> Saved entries
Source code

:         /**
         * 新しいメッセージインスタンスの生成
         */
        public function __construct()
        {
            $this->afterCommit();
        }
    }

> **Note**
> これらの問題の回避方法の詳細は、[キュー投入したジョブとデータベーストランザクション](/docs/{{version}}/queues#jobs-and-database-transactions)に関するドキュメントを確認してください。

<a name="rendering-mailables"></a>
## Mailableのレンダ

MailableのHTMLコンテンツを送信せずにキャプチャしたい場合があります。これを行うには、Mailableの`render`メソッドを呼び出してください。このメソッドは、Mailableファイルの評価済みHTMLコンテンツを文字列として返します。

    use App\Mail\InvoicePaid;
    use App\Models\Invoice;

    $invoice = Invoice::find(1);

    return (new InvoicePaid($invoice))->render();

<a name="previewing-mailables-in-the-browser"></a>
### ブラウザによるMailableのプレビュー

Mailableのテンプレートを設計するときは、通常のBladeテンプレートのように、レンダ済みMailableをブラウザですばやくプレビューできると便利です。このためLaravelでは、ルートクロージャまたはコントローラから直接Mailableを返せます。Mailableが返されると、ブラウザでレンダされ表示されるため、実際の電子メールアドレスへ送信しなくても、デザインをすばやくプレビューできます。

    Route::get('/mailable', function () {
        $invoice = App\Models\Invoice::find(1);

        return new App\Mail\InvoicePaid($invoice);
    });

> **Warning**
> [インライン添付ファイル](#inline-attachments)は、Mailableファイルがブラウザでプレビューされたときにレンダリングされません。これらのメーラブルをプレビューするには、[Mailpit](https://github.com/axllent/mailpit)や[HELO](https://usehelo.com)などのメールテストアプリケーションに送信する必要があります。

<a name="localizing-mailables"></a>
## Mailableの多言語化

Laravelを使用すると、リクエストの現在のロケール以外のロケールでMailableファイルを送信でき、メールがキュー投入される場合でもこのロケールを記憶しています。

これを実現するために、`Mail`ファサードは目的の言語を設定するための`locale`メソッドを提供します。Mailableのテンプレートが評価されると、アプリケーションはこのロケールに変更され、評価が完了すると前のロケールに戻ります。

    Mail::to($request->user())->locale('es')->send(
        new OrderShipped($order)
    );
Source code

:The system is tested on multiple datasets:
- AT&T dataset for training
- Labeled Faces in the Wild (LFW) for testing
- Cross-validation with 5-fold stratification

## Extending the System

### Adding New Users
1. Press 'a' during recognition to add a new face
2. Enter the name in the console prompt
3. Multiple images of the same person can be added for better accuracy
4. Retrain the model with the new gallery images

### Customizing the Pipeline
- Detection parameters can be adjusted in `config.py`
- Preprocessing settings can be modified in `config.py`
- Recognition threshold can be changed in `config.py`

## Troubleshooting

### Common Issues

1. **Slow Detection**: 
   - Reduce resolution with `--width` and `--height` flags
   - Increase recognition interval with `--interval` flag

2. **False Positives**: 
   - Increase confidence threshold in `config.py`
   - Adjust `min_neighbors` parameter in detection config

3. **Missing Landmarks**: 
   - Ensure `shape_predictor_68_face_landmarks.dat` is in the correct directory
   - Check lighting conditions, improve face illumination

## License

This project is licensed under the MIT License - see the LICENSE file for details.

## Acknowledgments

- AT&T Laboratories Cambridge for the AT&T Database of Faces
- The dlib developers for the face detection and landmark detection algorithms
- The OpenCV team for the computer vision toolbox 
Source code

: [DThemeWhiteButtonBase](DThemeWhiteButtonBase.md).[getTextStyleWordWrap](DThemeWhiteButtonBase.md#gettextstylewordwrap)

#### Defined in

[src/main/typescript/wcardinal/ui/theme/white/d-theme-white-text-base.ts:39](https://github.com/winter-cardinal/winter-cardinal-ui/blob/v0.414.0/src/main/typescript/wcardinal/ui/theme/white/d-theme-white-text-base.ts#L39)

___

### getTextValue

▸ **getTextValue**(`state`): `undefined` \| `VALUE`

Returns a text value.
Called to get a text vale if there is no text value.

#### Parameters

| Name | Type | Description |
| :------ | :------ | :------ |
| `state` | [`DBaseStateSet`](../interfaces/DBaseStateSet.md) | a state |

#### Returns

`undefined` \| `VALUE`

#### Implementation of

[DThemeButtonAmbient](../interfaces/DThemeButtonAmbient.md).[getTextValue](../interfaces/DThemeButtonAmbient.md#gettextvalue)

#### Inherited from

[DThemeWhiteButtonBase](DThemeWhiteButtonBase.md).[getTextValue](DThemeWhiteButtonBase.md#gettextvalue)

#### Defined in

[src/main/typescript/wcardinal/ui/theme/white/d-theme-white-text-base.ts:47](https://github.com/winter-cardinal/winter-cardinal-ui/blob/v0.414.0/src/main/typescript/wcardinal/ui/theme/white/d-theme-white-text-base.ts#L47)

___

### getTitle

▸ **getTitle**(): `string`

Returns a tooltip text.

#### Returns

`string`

> INSTRUCTION
Copy all of the data above word for word, leaving out nothing.

> SOLVED PROBLEM
Source code

:         /**
         * 新しいメッセージインスタンスの生成
         */
        public function __construct()
        {
            $this->afterCommit();
        }
    }

> **Note**
> これらの問題の回避方法の詳細は、[キュー投入したジョブとデータベーストランザクション](/docs/{{version}}/queues#jobs-and-database-transactions)に関するドキュメントを確認してください。

<a name="rendering-mailables"></a>
## Mailableのレンダ

MailableのHTMLコンテンツを送信せずにキャプチャしたい場合があります。これを行うには、Mailableの`render`メソッドを呼び出してください。このメソッドは、Mailableファイルの評価済みHTMLコンテンツを文字列として返します。

    use App\Mail\InvoicePaid;
    use App\Models\Invoice;

    $invoice = Invoice::find(1);

    return (new InvoicePaid($invoice))->render();

<a name="previewing-mailables-in-the-browser"></a>
### ブラウザによるMailableのプレビュー

Mailableのテンプレートを設計するときは、通常のBladeテンプレートのように、レンダ済みMailableをブラウザですばやくプレビューできると便利です。このためLaravelでは、ルートクロージャまたはコントローラから直接Mailableを返せます。Mailableが返されると、ブラウザでレンダされ表示されるため、実際の電子メールアドレスへ送信しなくても、デザインをすばやくプレビューできます。

    Route::get('/mailable', function () {
        $invoice = App\Models\Invoice::find(1);

        return new App\Mail\InvoicePaid($invoice);
    });

> **Warning**
> [インライン添付ファイル](#inline-attachments)は、Mailableファイルがブラウザでプレビューされたときにレンダリングされません。これらのメーラブルをプレビューするには、[Mailpit](https://github.com/axllent/mailpit)や[HELO](https://usehelo.com)などのメールテストアプリケーションに送信する必要があります。

<a name="localizing-mailables"></a>
## Mailableの多言語化

Laravelを使用すると、リクエストの現在のロケール以外のロケールでMailableファイルを送信でき、メールがキュー投入される場合でもこのロケールを記憶しています。

これを実現するために、`Mail`ファサードは目的の言語を設定するための`locale`メソッドを提供します。Mailableのテンプレートが評価されると、アプリケーションはこのロケールに変更され、評価が完了すると前のロケールに戻ります。

    Mail::to($request->user())->locale('es')->send(
        new OrderShipped($order)
    );
Source code

:The system is tested on multiple datasets:
- AT&T dataset for training
- Labeled Faces in the Wild (LFW) for testing
- Cross-validation with 5-fold stratification

## Extending the System

### Adding New Users
1. Press 'a' during recognition to add a new face
2. Enter the name in the console prompt
3. Multiple images of the same person can be added for better accuracy
4. Retrain the model with the new gallery images

### Customizing the Pipeline
- Detection parameters can be adjusted in `config.py`
- Preprocessing settings can be modified in `config.py`
- Recognition threshold can be changed in `config.py`

## Troubleshooting

### Common Issues

1. **Slow Detection**: 
   - Reduce resolution with `--width` and `--height` flags
   - Increase recognition interval with `--interval` flag

2. **False Positives**: 
   - Increase confidence threshold in `config.py`
   - Adjust `min_neighbors` parameter in detection config

3. **Missing Landmarks**: 
   - Ensure `shape_predictor_68_face_landmarks.dat` is in the correct directory
   - Check lighting conditions, improve face illumination

## License

This project is licensed under the MIT License - see the LICENSE file for details.

## Acknowledgments

- AT&T Laboratories Cambridge for the AT&T Database of Faces
- The dlib developers for the face detection and landmark detection algorithms
- The OpenCV team for the computer vision toolbox 
Source code

: [DThemeWhiteButtonBase](DThemeWhiteButtonBase.md).[getTextStyleWordWrap](DThemeWhiteButtonBase.md#gettextstylewordwrap)

#### Defined in

[src/main/typescript/wcardinal/ui/theme/white/d-theme-white-text-base.ts:39](https://github.com/winter-cardinal/winter-cardinal-ui/blob/v0.414.0/src/main/typescript/wcardinal/ui/theme/white/d-theme-white-text-base.ts#L39)

___

### getTextValue

▸ **getTextValue**(`state`): `undefined` \| `VALUE`

Returns a text value.
Called to get a text vale if there is no text value.

#### Parameters

| Name | Type | Description |
| :------ | :------ | :------ |
| `state` | [`DBaseStateSet`](../interfaces/DBaseStateSet.md) | a state |

#### Returns

`undefined` \| `VALUE`

#### Implementation of

[DThemeButtonAmbient](../interfaces/DThemeButtonAmbient.md).[getTextValue](../interfaces/DThemeButtonAmbient.md#gettextvalue)

#### Inherited from

[DThemeWhiteButtonBase](DThemeWhiteButtonBase.md).[getTextValue](DThemeWhiteButtonBase.md#gettextvalue)

#### Defined in

[src/main/typescript/wcardinal/ui/theme/white/d-theme-white-text-base.ts:47](https://github.com/winter-cardinal/winter-cardinal-ui/blob/v0.414.0/src/main/typescript/wcardinal/ui/theme/white/d-theme-white-text-base.ts#L47)

___

### getTitle

▸ **getTitle**(): `string`

Returns a tooltip text.

#### Returns

`string`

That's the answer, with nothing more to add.